La apelación restringida fue resuelta por el Auto de Vista 155/2015 de 28 de abril, que resolvió declarar parcialmente procedente el recurso planteado y dispuso revocar la Sentencia declarando a Diego Maza Marupa autor y culpable de la comisión del delito de Homicidio previsto y sancionado por el art. 251 del CP, imponiéndole la pena de dieciocho años de presidio, más costas a favor del Estado y la acusación particular, de acuerdo a los siguientes argumentos:
i) En el primer motivo de apelación, refirió que el Tribunal de Sentencia no le otorgó el valor probatorio suficiente a la prueba pericial en cuestión, siendo el informe minimizado por el A quo arribando a conclusiones subjetivas para desmerecerla, pese a ser prueba plasmada por un profesional especialista, argumentando que: “la equivalencia de culpabilidad o inocencia, debe ser comprendida en relación a la convicción asumida en el tribunal sobre el conjunto probatorio bajo las reglas de la sana critica, apreciando todos los elementos de prueba incorporados al proceso, ya de manera individual, pero en conjunto; esto es, una vez admitidos, forman el todo o hacen unidad entre sí para producir certeza o convicción, lo que significa que el elemento de prueba conserva su individualidad, pero que una vez reconocido el valor individual del elemento de prueba éste debe ser apreciado en concordancia y convergencia con los demás elementos de prueba. En el caso presente, ello no ha sucedido, pues la valoración se la hizo de forma sesgada poniendo de relieve únicamente a las circunstancias y comportamiento del acusado ocurridos `después´ del hecho y no `durante´ el hecho lamentable, tal como refiere el punto 5 de la Evaluación Criminodinamica del Delito correspondiente al mentado informe pericial´ […] Estas conclusiones al que arriba el tribunal no explica ni fundamenta, bajo que reglas llega a esa determinación; más bien, tales afirmaciones las hace sobreponiéndose al Informe Pericial Médico Psiquiátrica Forense introducido y judicializado para su valoración. Entonces, si fue ese el razonamiento del Tribunal de grado para concluir que el imputado se encontraba consciente, entonces porque no pensar también, si estando consciente el agresor pudo haberse evadido o fugado después de haber segado la vida de su amigo, con quien estuvo ingiriendo bebidas alcohólicas desde horas precedentes”.
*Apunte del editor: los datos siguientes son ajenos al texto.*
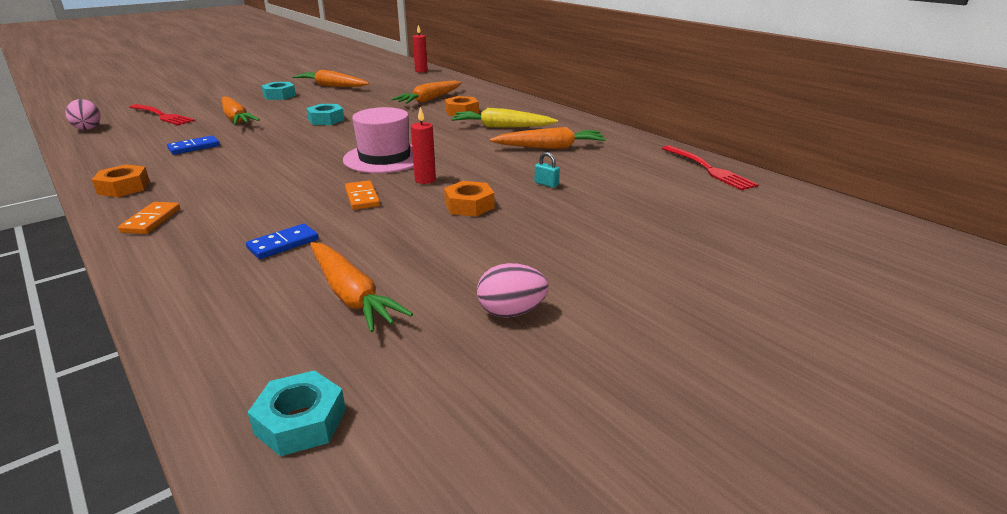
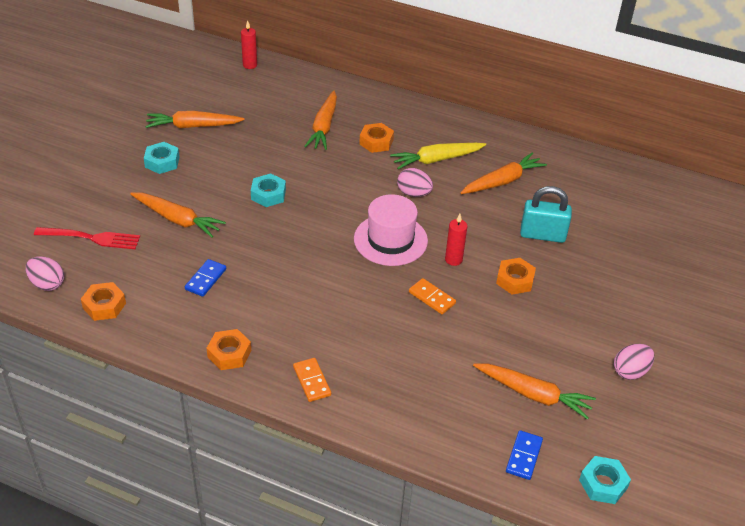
camera: 30 degrees left, 15 degrees up
(98, 144) = (104, 305): none -> orange nut
(283, 244) = (438, 368): blue domino -> blue domino (523, 456)
(450, 139) = (414, 193): none -> pink egg
(546, 184) = (542, 235): turquoise padlock -> turquoise padlock, size x2.31
(708, 169) = (633, 177): red fork -> none

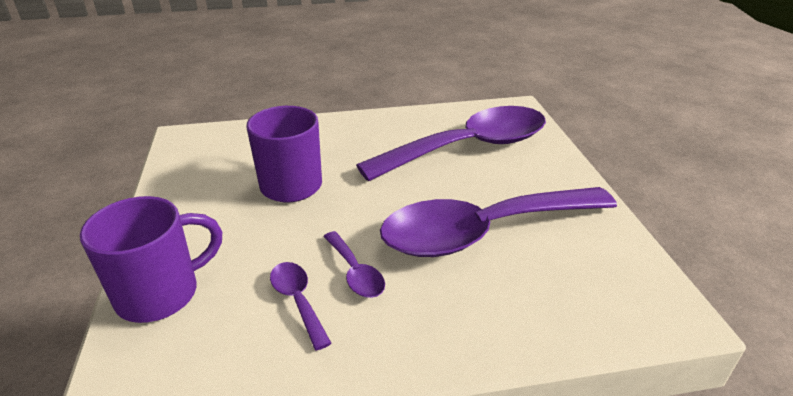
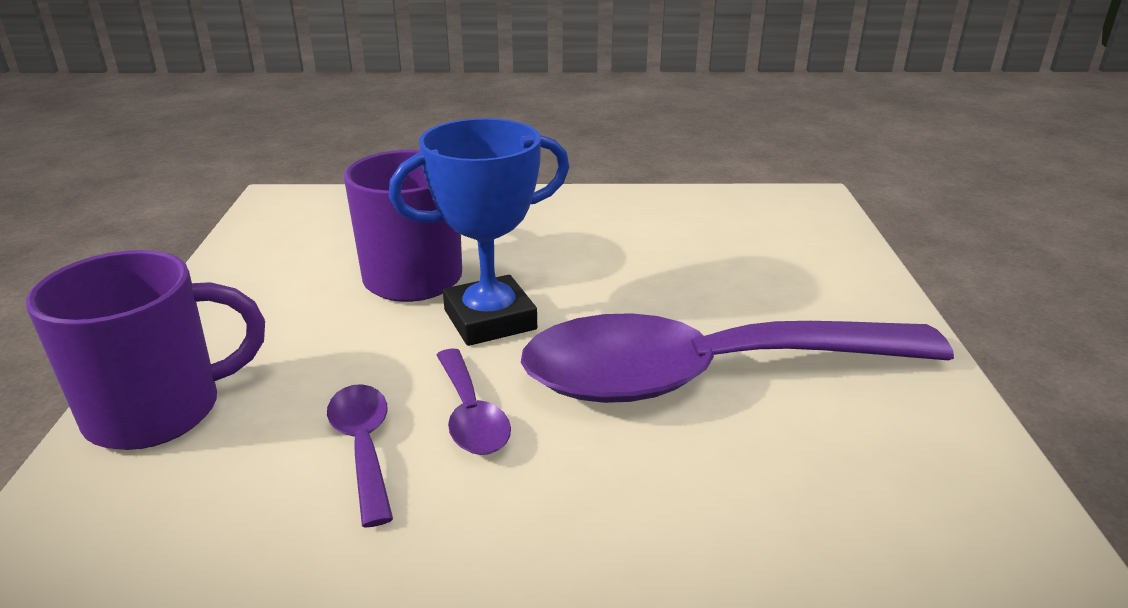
camera: 10 degrees right, 5 degrees down
(347, 209) = (490, 319): none -> blue trophy
(469, 147) = (715, 249): purple spoon -> none

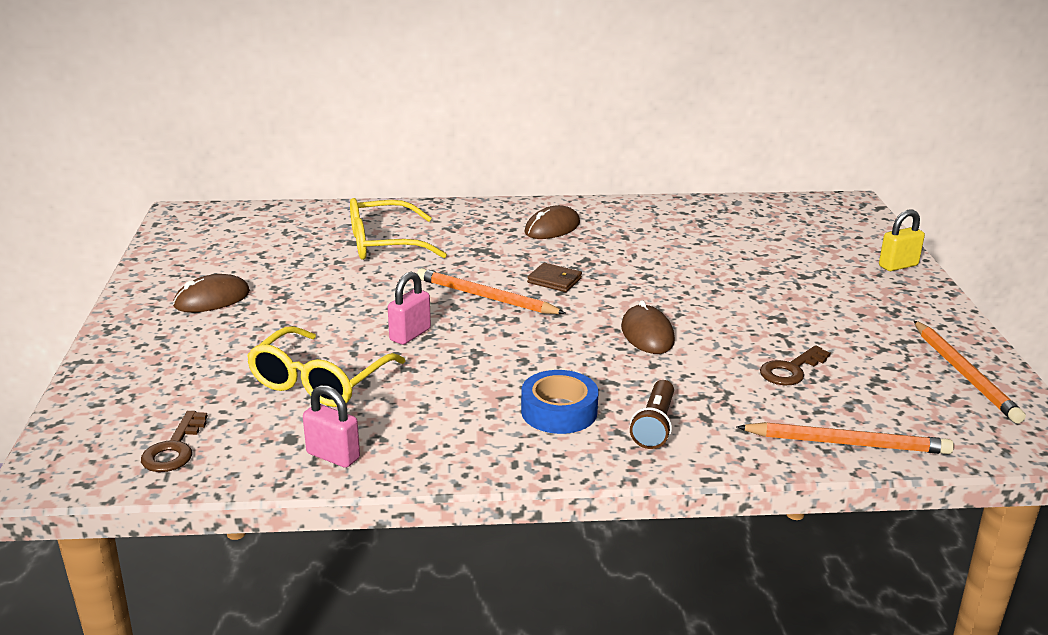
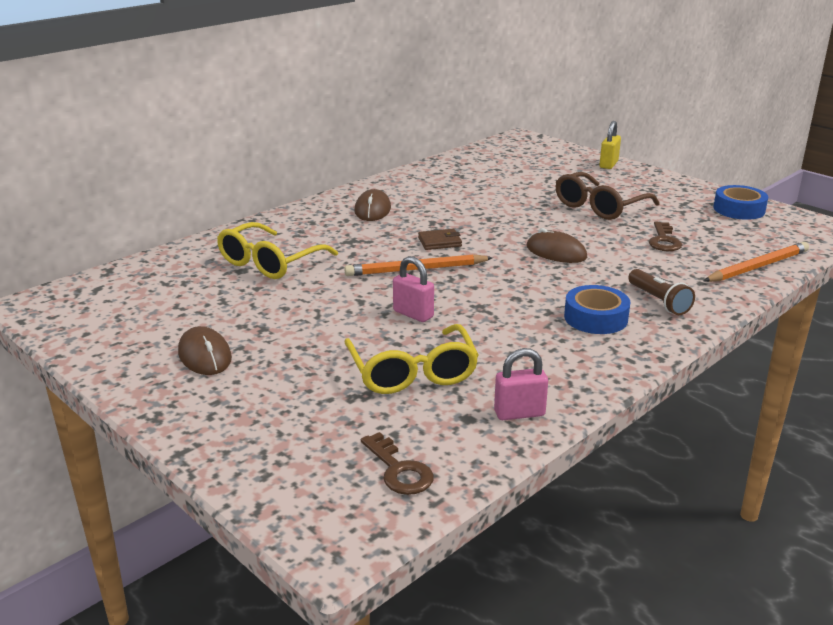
camera: 40 degrees left, 0 degrees up
(212, 299) = (205, 355): brown mouse -> brown mouse turned 45 degrees counterclockwise
(410, 335) = (413, 314): pink padlock -> pink padlock turned 45 degrees counterclockwise
(789, 307) = (599, 207): none -> brown glasses
(964, 374) = (739, 209): orange pencil -> blue tape

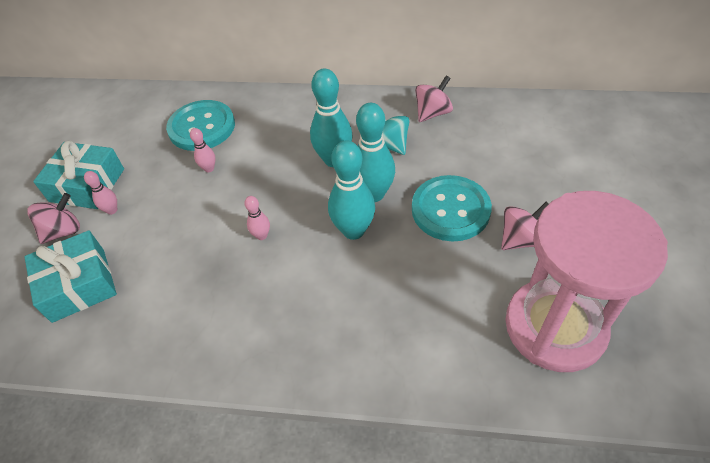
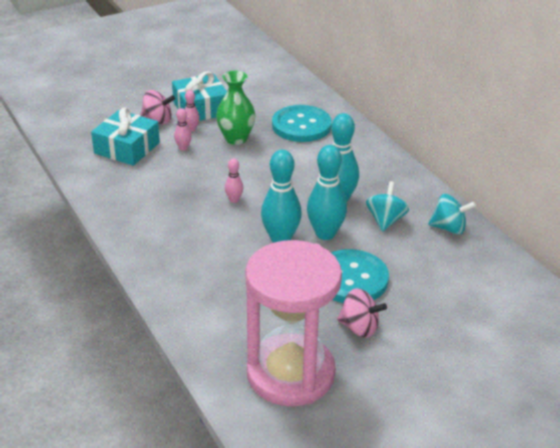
camera: 50 degrees right, 15 degrees down
(168, 183) = (236, 139): none -> green vase
(209, 168) = (267, 148): pink bowling pin -> pink bowling pin (183, 148)
(432, 113) = (449, 228): pink spinning top -> turquoise spinning top

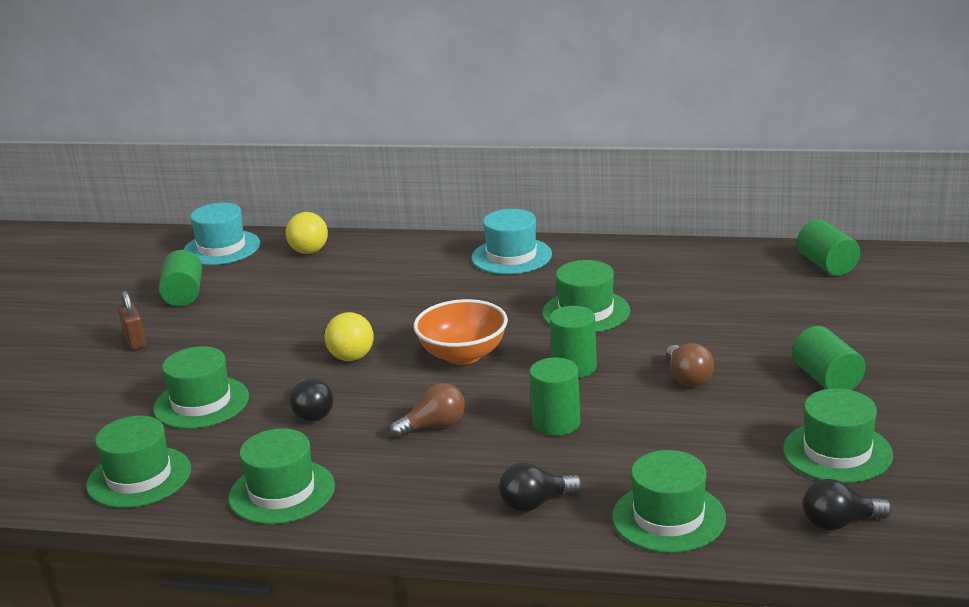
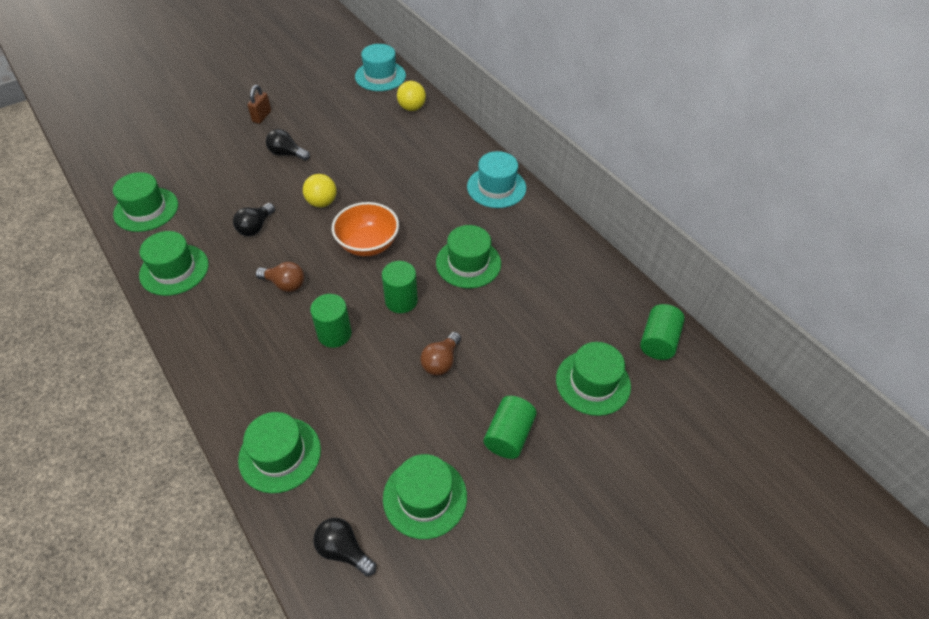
camera: 40 degrees right, 25 degrees up
(184, 295) = (321, 98): green cylinder -> none
(201, 403) = (228, 181): green hat -> green hat (593, 382)
(535, 503) = (245, 381): black light bulb -> black light bulb (287, 154)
ii) Con relación al segundo motivo, refirió que el Tribunal Sentenciador no ha efectuado una verdadera fundamentación jurídica de la imputación objetiva y subjetiva de la conducta del procesado; es decir, no existe fundamentación razonable, coherente y suficiente, respecto al motivo sustancial psicológico, que llevó al imputado a idear, planificar y ejecutar la muerte de Ronald Mejía con los calificantes de Motivos Fútiles y Ensañamiento; asimismo, refirió que se debe tomar en cuenta lo que exige la doctrina para la concurrencia del delito de Asesinato “Ensañamiento”, que necesariamente debe mediar la premeditación y el dolo directo, en términos del elemento psicológico, la elección de los medios para matar ha de estar pre ordenada por el autor a la causa del sufrimiento extraordinario. De igual forma, recordó que ambos –victima e imputado- bebieron juntos desde horas precedentes, que los mismos testigos expresaron que previo al hecho hubo una discusión entre el agresor y la víctima, por una supuesta agresión sexual que hubiese sufrido el acusado, además, el estilete con el que le causó varias heridas no estaba predestinado para eso, sino que el imputado llevaba consigo en su mochila dada su condición de estudiante ya que pasaba clases de dibujo. Seguidamente, destacó al Tratadista y Abogado Criminólogo Argentino Dr. Hugo López Carribero, que señala: “Al igual que el ensañamiento, otro de los modos de ejecución del homicidio calificado es la alevosía, […] se encuentra en el hecho en que se mata a traición, sin riesgo, es decir, sobre seguro y hasta con astucia… (sic). Y finalmente, sostuvo que el elemento de Ensañamiento, puede ser que concurra sin el elemento premeditación, pero nunca sin el elemento psicológico que motive a una persona a quitar la vida a otra con sorpresa y traición.